*Exercise details*
Set out exactly, line by line, the stretch of data below that begins at the line containing "medium amount of" and ends at the line containing "is no significant", with both ends kept.

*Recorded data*
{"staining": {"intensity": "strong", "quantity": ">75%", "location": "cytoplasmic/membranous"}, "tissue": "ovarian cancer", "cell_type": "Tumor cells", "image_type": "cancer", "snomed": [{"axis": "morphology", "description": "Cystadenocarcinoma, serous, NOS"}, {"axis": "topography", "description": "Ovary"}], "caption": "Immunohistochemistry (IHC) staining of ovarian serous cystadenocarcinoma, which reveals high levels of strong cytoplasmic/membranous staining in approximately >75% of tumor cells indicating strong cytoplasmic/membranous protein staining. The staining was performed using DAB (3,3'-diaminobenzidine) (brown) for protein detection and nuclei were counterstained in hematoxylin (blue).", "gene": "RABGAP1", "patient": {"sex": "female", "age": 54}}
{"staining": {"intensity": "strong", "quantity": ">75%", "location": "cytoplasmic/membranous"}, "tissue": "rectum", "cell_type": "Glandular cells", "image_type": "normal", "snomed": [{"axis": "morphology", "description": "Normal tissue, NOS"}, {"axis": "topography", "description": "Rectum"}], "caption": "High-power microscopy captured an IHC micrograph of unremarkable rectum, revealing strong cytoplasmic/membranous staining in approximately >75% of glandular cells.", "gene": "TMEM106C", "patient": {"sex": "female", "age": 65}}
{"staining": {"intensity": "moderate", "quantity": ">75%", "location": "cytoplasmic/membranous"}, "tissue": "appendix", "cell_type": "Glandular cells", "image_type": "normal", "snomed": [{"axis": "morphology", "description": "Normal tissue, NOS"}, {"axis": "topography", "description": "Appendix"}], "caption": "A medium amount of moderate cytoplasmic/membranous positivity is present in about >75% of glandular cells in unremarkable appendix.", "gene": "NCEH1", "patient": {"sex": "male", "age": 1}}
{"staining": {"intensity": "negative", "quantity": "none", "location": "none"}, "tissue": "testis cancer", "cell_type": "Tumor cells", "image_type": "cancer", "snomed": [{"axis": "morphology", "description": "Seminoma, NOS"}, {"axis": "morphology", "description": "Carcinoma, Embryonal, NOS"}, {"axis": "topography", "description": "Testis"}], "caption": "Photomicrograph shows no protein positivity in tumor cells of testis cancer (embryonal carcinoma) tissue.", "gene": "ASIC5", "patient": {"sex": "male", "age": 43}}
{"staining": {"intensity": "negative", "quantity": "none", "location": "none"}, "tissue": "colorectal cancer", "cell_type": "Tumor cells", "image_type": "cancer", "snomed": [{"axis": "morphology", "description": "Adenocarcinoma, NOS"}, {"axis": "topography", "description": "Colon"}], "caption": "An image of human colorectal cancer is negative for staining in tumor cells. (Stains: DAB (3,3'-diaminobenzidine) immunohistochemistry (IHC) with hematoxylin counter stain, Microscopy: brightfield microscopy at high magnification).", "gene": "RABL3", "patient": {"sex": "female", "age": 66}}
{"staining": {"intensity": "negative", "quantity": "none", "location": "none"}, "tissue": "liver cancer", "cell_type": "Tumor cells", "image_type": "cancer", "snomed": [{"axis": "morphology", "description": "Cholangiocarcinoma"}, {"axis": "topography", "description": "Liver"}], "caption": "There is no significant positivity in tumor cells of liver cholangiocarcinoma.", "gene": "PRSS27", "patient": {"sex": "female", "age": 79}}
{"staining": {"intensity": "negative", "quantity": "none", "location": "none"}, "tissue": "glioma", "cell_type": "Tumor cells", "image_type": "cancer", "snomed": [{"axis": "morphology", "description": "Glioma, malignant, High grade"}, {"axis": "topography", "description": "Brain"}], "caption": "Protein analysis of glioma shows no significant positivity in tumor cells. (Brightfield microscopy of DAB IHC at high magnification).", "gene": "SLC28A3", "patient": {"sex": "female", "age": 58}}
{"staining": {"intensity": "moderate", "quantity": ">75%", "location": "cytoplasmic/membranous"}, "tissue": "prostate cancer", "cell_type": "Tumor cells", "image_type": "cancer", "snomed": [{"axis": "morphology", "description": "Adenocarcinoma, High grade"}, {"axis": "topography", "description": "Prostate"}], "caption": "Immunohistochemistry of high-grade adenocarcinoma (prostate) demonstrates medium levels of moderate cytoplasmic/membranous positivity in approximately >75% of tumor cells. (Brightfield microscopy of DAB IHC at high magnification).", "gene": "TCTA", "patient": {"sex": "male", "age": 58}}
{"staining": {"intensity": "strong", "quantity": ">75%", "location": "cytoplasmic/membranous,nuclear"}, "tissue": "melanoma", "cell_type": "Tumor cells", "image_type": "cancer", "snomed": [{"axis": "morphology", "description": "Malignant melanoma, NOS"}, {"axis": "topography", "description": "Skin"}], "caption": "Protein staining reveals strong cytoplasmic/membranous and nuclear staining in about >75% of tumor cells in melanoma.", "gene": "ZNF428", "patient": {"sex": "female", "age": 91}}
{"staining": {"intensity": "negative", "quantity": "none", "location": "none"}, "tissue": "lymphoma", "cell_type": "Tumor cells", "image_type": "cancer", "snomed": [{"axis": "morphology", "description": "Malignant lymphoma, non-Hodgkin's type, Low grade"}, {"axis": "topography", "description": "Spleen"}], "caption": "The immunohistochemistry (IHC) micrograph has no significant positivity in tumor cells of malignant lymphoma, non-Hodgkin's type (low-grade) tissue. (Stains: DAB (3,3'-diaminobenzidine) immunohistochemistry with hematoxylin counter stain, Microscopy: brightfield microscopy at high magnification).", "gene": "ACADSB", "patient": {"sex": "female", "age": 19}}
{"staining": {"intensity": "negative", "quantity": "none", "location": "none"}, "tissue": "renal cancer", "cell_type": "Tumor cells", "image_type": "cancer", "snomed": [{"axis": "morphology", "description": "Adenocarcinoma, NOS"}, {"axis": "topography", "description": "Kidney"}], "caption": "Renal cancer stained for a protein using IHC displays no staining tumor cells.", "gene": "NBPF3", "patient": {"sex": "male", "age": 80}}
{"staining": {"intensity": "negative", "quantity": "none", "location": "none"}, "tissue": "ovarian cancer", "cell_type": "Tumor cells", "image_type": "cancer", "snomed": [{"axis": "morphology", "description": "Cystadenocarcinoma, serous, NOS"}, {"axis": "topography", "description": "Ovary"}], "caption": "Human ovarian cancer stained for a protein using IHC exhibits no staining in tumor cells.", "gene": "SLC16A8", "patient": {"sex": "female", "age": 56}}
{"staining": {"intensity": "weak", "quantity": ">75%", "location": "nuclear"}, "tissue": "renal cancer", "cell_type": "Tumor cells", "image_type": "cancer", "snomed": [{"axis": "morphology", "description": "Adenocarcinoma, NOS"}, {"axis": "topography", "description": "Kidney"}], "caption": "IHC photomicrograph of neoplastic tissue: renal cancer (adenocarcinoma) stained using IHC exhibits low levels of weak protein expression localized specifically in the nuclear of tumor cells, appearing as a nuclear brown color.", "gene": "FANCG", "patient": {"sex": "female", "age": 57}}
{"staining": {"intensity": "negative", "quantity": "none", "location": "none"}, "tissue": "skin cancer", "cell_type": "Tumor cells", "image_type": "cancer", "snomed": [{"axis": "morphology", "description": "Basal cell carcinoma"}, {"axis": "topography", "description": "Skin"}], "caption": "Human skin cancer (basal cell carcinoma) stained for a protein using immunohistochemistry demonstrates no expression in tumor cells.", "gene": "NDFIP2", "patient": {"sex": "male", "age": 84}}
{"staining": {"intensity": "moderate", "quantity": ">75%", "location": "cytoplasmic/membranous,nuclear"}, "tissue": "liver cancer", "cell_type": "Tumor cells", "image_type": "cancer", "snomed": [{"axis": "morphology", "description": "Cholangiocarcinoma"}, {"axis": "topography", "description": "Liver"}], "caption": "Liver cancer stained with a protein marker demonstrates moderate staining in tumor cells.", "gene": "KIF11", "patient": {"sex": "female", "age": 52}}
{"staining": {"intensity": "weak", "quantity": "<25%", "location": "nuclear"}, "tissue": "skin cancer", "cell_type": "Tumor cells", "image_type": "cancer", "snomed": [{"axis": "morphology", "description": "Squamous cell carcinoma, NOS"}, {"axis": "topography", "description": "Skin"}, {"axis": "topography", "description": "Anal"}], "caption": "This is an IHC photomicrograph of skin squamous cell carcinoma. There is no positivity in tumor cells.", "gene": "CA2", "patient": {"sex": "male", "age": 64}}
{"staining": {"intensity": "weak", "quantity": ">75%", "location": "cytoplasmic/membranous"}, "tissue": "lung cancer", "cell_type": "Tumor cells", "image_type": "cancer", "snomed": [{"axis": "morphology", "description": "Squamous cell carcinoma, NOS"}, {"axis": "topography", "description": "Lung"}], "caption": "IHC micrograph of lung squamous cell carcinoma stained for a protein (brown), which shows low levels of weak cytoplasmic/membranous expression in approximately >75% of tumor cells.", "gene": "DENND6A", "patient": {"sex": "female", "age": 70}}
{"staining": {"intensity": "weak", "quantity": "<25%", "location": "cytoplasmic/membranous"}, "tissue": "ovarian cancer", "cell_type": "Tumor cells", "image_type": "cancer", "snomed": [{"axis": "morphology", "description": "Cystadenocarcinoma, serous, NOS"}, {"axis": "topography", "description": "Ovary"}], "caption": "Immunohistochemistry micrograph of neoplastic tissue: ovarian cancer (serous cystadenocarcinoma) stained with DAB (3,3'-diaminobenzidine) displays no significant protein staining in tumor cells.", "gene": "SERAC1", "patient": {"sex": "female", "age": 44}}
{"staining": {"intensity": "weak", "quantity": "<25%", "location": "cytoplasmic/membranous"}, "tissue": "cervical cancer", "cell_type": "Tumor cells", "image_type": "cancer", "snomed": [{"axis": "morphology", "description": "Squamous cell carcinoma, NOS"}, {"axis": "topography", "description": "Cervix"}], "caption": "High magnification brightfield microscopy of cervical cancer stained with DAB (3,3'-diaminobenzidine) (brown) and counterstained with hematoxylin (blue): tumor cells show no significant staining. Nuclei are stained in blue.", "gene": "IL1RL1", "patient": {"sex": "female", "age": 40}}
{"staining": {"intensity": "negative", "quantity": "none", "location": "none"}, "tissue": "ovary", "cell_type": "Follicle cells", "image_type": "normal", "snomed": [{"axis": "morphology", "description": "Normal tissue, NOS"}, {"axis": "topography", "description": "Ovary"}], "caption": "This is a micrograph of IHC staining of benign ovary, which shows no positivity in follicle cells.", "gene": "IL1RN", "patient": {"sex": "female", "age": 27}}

*Response to the exercise*
{"staining": {"intensity": "moderate", "quantity": ">75%", "location": "cytoplasmic/membranous"}, "tissue": "appendix", "cell_type": "Glandular cells", "image_type": "normal", "snomed": [{"axis": "morphology", "description": "Normal tissue, NOS"}, {"axis": "topography", "description": "Appendix"}], "caption": "A medium amount of moderate cytoplasmic/membranous positivity is present in about >75% of glandular cells in unremarkable appendix.", "gene": "NCEH1", "patient": {"sex": "male", "age": 1}}
{"staining": {"intensity": "negative", "quantity": "none", "location": "none"}, "tissue": "testis cancer", "cell_type": "Tumor cells", "image_type": "cancer", "snomed": [{"axis": "morphology", "description": "Seminoma, NOS"}, {"axis": "morphology", "description": "Carcinoma, Embryonal, NOS"}, {"axis": "topography", "description": "Testis"}], "caption": "Photomicrograph shows no protein positivity in tumor cells of testis cancer (embryonal carcinoma) tissue.", "gene": "ASIC5", "patient": {"sex": "male", "age": 43}}
{"staining": {"intensity": "negative", "quantity": "none", "location": "none"}, "tissue": "colorectal cancer", "cell_type": "Tumor cells", "image_type": "cancer", "snomed": [{"axis": "morphology", "description": "Adenocarcinoma, NOS"}, {"axis": "topography", "description": "Colon"}], "caption": "An image of human colorectal cancer is negative for staining in tumor cells. (Stains: DAB (3,3'-diaminobenzidine) immunohistochemistry (IHC) with hematoxylin counter stain, Microscopy: brightfield microscopy at high magnification).", "gene": "RABL3", "patient": {"sex": "female", "age": 66}}
{"staining": {"intensity": "negative", "quantity": "none", "location": "none"}, "tissue": "liver cancer", "cell_type": "Tumor cells", "image_type": "cancer", "snomed": [{"axis": "morphology", "description": "Cholangiocarcinoma"}, {"axis": "topography", "description": "Liver"}], "caption": "There is no significant positivity in tumor cells of liver cholangiocarcinoma.", "gene": "PRSS27", "patient": {"sex": "female", "age": 79}}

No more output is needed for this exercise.